Published Tue, Nov 14, 2017 · 01:34 AM

[TOKYO] - Japan's SoftBank Group Corp said on Tuesday it was considering investing in Uber Technologies Inc but there was no final agreement at this stage.

"If conditions on share price and a minimum of shares are not satisfactory for the SoftBank Group side, there is a possibility the SoftBank Group may not make an investment," it said in a statement.

Uber said this week that a planned deal with SoftBank and Dragoneer Investment Group was moving forward.

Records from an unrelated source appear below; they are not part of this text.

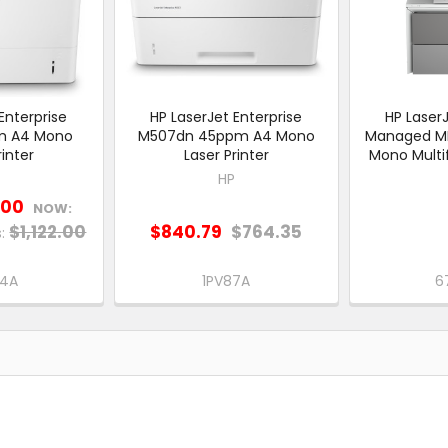
Enterprise
HP LaserJet Enterprise
HP LaserJ
m A4 Mono
M507dn 45ppm A4 Mono
Managed M
rinter
Laser Printer
Mono Multif
HP
.00
NOW:
$1,122.00
$840.79
$764.35
:
84A
1PV87A
6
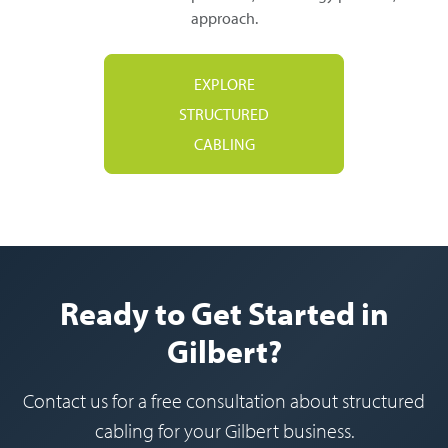
approach.
EXPLORE
STRUCTURED
CABLING
Ready to Get Started in
Gilbert?
Contact us for a free consultation about structured
cabling for your Gilbert business.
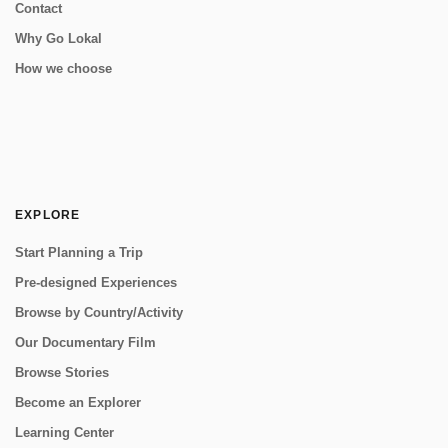
Contact
Why Go Lokal
How we choose
EXPLORE
Start Planning a Trip
Pre-designed Experiences
Browse by Country/Activity
Our Documentary Film
Browse Stories
Become an Explorer
Learning Center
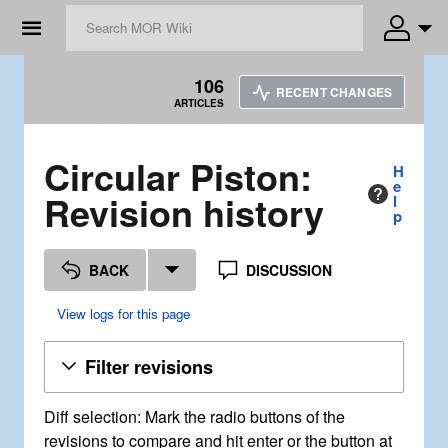
☰
106
RECENT CHANGES
ARTICLES
Circular Piston:
H
e
Revision history
l
p
BACK
DISCUSSION
View logs for this page
Filter revisions
Diff selection: Mark the radio buttons of the
revisions to compare and hit enter or the button at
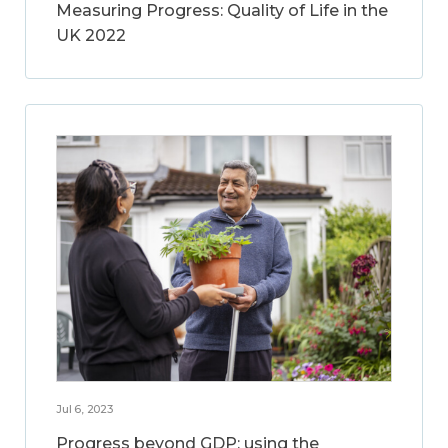
Measuring Progress: Quality of Life in the
UK 2022
Jul 6, 2023
Progress beyond GDP: using the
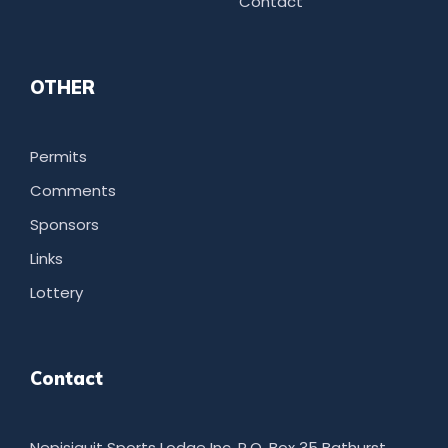
Contact
OTHER
Permits
Comments
Sponsors
Links
Lottery
Contact
Nepisiguit Sports Lodge Inc. P.O. Box 35 Bathurst,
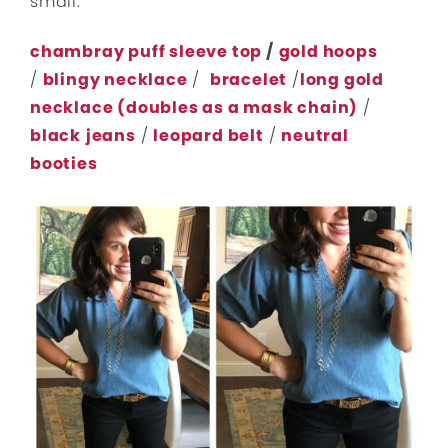
small.
chambray puff sleeve top
/
gold hoops
/
blingy necklace
/
bracelet
/
long gold
necklace (doubles as a mask chain)
/
black
jeans
/
leopard belt
/
neutral
booties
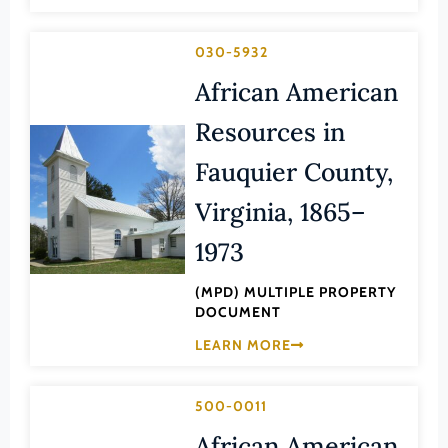
Transportation
Hampton (Ind. City)
Urban Planning
030-5932
Hanover (County)
African American
Harrisonburg (Ind. City)
Henrico (County)
Resources in
Henry (County)
Fauquier County,
Highland (County)
Virginia, 1865–
Hopewell (Ind. City)
1973
Isle of Wight (County)
(MPD) MULTIPLE PROPERTY
James City (County)
DOCUMENT
King and Queen (County)
LEARN MORE
King George (County)
King William (County)
500-0011
Lancaster (County)
African American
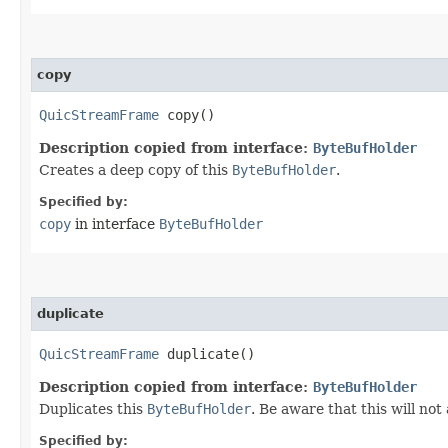
copy
QuicStreamFrame
copy()
Description copied from interface:
ByteBufHolder
Creates a deep copy of this
ByteBufHolder
.
Specified by:
copy
in interface
ByteBufHolder
duplicate
QuicStreamFrame
duplicate()
Description copied from interface:
ByteBufHolder
Duplicates this
ByteBufHolder
. Be aware that this will not
Specified by:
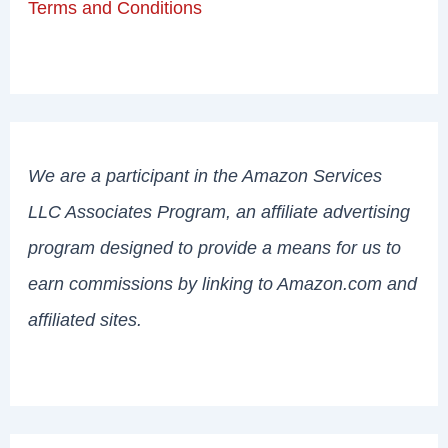
Terms and Conditions
We are a participant in the Amazon Services
LLC Associates Program, an affiliate advertising
program designed to provide a means for us to
earn commissions by linking to Amazon.com and
affiliated sites.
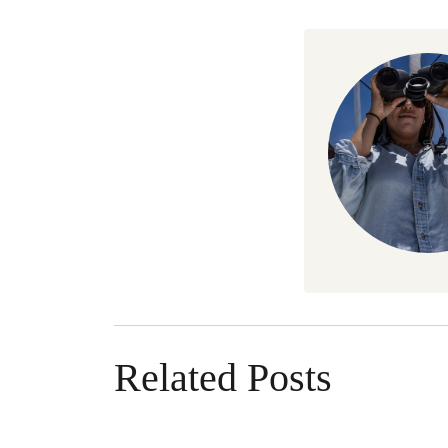
Related Posts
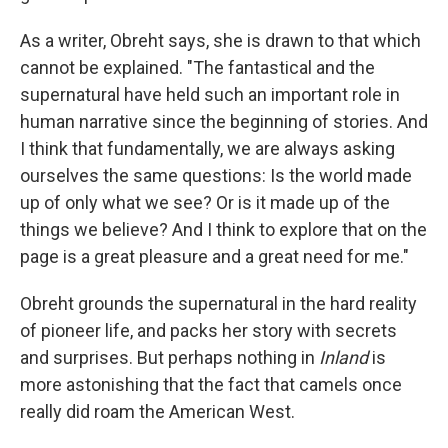
As a writer, Obreht says, she is drawn to that which
cannot be explained. "The fantastical and the
supernatural have held such an important role in
human narrative since the beginning of stories. And
I think that fundamentally, we are always asking
ourselves the same questions: Is the world made
up of only what we see? Or is it made up of the
things we believe? And I think to explore that on the
page is a great pleasure and a great need for me."
Obreht grounds the supernatural in the hard reality
of pioneer life, and packs her story with secrets
and surprises. But perhaps nothing in
Inland
is
more astonishing that the fact that camels once
really did roam the American West.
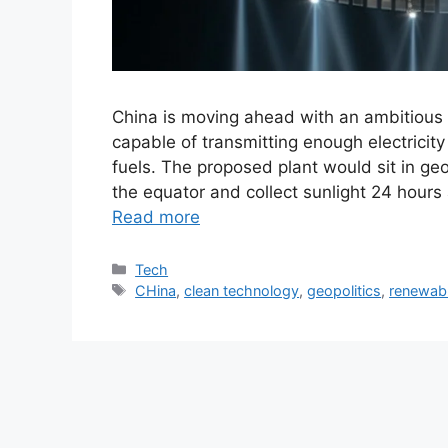
China is moving ahead with an ambitious p
capable of transmitting enough electricity
fuels. The proposed plant would sit in ge
the equator and collect sunlight 24 hours
Read more
Tech
CHina
,
clean technology
,
geopolitics
,
renewab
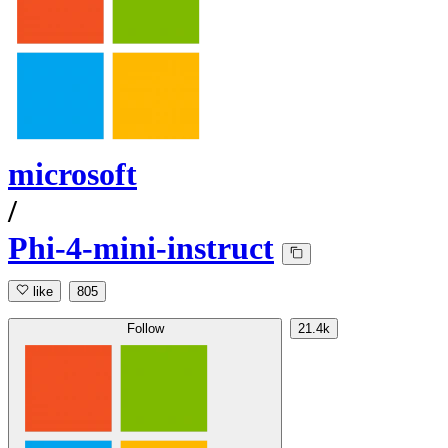
microsoft
/
Phi-4-mini-instruct
like
805
Follow
21.4k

The investment could be worth up to US$10 billion, two people familiar with the matter have said..

SoftBank and Dragoneer are leading a consortium that plans to invest US$1 billion to US$1.25 billion in Uber, the mostly highly valued venture-backed company in the world, along with a purchase of up to 17 per cent of existing shares in a secondary transaction.

Progress in the negotiations came after venture capital firm Benchmark, an early investor with a board seat in the ride-services company, and former chief executive Travis Kalanick struck a peace deal, reaching agreement over terms of the planned SoftBank investment.

The Japanese tech and telecoms firm has become a prolific investor in ride sharing firms such as China's Didi and India's Ola as it works to achieve SoftBank founder Masayoshi Son's vision of a future driven by artificial intelligence and interconnected devices.

Earlier on Monday, sources said Uber's chief of policy for India and South Asia had quit in the latest high-level departure at the online taxi company.

Shweta Rajpal Kohli, a former Indian journalist who joined Uber last year, would join cloud-based software maker Salesforce.com Inc next month, the sources told Reuters.

Uber, in a statement to Reuters on Tuesday, confirmed Kohli had quit.

Kohli was mostly tasked with building Uber's relations with regulators and government officials in India, a market where the firm has faced several regulatory and reputational hurdles.

One source said Kohli "was leading government engagements in the influential circles, so her exit is a step back for Uber." Uber was briefly banned in New Delhi after one of its drivers raped a woman passenger in 2014.

Uber hired a law firm this year to investigate how the firm managed to obtain the medical records of the rape victim, an incident that led to criticism of the culture at the US firm, sources told Reuters in June. Uber declined to comment.

Kohli is the latest senior executive to leave Uber. The firm's European policy chief quit in October, shortly after the departure of Uber's top boss in Britain.

Uber counts India as its second-biggest market after the United States. It operates in about 30 Indian cities and competes with Ola, a ride hailing service backed by Japan's Softbank.